I baked and I baked, and I baked. I didn’t set out with having a baking day in mind, it just sort of turned out like that. A baking day that snuck up on me. I didn’t mind, I ran with it. I had ideas in my head, and I really just wanted to try them. Thing is I tried too hard. After a whole days baking I had a table full of food to feed my family for the coming week, and a sink full of dishes, but was I happy with them?

The Date and Pecan bread, yes- but nothing really new there.

cityhippyfarmgirl

The Muesli Biscuits, yes. (Although one tray was over cooked as I got distracted trying to do too many things.)

not lasagne

The Rocky Road Brownie was a complete and utter mess, mostly due to the fact that I’d forgotten to turn the oven down after baking bread at a really hot temperature, (the marshmallows certainly didn’t appreciate this.) And yes, it does look like lasagne.

The first tray of Chocolate Honey Cardamom Buns- looked like I had been blind folded while shaping them, and the taste was just plain bland. The second tray looked better, and tasted better, but oozed it’s contents every where, and certainly didn’t have any wow factor.

What was left?

The little Nut Bars. They certainly looked ok, but would they stand up to being flicked out of the mini muffin tray? (Jeez, maybe I really should have just put it all in a lined tray like was suggested.) I didn’t want to find out.

I wanted to go for a bike ride. Leave the mountain of dishes and ride with the wind in my hair. And so I did. A quick 15km’s later and I was back in the kitchen, ready to find out if the brownies were as bad as they looked, (hell no!) hoping the dishes had miraculously disappeared, (they hadn’t) and whether those little nut bars would come out (they did.)

So what did I learn from the days baking? Simple cooking is still the best. Nothing fancy, nothing complicated, just good quality ingredients put together. I know this, I always say this. But I still seem to have days where I need to remind myself of it.

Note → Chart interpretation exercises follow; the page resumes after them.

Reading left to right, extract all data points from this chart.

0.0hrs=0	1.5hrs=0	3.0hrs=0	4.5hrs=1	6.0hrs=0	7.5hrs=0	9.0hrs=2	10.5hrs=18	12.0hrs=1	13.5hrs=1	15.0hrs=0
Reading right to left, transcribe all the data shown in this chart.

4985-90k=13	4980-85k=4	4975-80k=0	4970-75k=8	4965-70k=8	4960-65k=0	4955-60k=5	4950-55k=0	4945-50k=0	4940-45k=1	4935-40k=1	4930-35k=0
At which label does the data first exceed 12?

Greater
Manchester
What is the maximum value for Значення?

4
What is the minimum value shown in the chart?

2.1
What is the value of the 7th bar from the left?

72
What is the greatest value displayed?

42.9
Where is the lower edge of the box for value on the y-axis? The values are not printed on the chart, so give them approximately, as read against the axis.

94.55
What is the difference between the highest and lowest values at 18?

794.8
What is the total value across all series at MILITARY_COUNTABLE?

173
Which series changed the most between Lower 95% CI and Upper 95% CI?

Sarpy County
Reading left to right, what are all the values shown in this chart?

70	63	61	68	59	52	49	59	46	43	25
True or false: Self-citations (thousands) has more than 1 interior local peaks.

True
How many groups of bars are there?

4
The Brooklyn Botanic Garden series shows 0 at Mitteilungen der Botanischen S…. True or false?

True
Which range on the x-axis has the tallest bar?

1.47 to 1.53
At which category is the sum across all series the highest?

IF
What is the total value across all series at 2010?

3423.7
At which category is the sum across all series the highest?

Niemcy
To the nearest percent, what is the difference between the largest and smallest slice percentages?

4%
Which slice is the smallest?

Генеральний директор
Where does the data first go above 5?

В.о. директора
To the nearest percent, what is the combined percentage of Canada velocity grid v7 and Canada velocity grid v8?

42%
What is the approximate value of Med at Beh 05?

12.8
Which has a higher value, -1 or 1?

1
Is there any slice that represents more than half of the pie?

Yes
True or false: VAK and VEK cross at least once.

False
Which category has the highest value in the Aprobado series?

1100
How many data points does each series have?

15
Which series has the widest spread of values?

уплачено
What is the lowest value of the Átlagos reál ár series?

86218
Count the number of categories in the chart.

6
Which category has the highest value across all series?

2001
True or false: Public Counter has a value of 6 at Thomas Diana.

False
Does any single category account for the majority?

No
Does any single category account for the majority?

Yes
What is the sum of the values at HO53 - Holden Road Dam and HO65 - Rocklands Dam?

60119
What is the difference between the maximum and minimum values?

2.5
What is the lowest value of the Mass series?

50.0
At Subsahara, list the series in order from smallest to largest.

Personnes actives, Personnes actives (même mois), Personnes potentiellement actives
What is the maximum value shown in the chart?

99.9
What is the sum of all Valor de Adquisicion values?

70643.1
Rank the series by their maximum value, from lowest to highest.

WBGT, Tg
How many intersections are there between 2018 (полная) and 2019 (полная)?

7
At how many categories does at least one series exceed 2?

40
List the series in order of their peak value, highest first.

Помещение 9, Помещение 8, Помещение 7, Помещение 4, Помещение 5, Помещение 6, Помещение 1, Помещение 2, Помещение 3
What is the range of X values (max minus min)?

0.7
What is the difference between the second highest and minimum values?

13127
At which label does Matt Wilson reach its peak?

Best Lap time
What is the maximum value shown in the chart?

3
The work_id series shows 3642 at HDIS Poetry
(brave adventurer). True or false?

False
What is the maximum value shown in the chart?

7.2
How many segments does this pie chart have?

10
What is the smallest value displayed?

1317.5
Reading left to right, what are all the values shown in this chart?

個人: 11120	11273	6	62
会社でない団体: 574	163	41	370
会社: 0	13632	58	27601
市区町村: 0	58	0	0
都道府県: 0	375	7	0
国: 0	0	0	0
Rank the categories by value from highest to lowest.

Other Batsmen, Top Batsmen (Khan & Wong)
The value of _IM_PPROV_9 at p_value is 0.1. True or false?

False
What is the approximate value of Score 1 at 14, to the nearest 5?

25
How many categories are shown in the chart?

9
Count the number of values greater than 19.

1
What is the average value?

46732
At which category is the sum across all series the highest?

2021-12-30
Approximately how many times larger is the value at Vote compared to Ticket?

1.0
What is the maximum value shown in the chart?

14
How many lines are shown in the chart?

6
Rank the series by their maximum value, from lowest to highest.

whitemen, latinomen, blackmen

So with a days baking behind me, and some tasty little nut morsels to nibble on by my side….now I just had to work out what on earth we were having for dinner.

cityhippyfarmgirl

Little Nut Bars

(inspired by this recipe at the always delicious Green Kitchen Stories)

8 chopped medjool dates

100g whole almonds

100g crushed peanuts

100g sunflower seeds

100g sesame seeds

a pinch of Murray River Salt

2 heaped dessert spoonfuls of coconut oil

2 heaped dessert spoonfuls of local honey

In a pot gently combine the coconut oil and honey together. In a bowl pour mixture over the rest of the ingredients, and mix together. Either press down into a  lined baking tray or a non-stick mini muffin tray. Pop into the fridge until firm.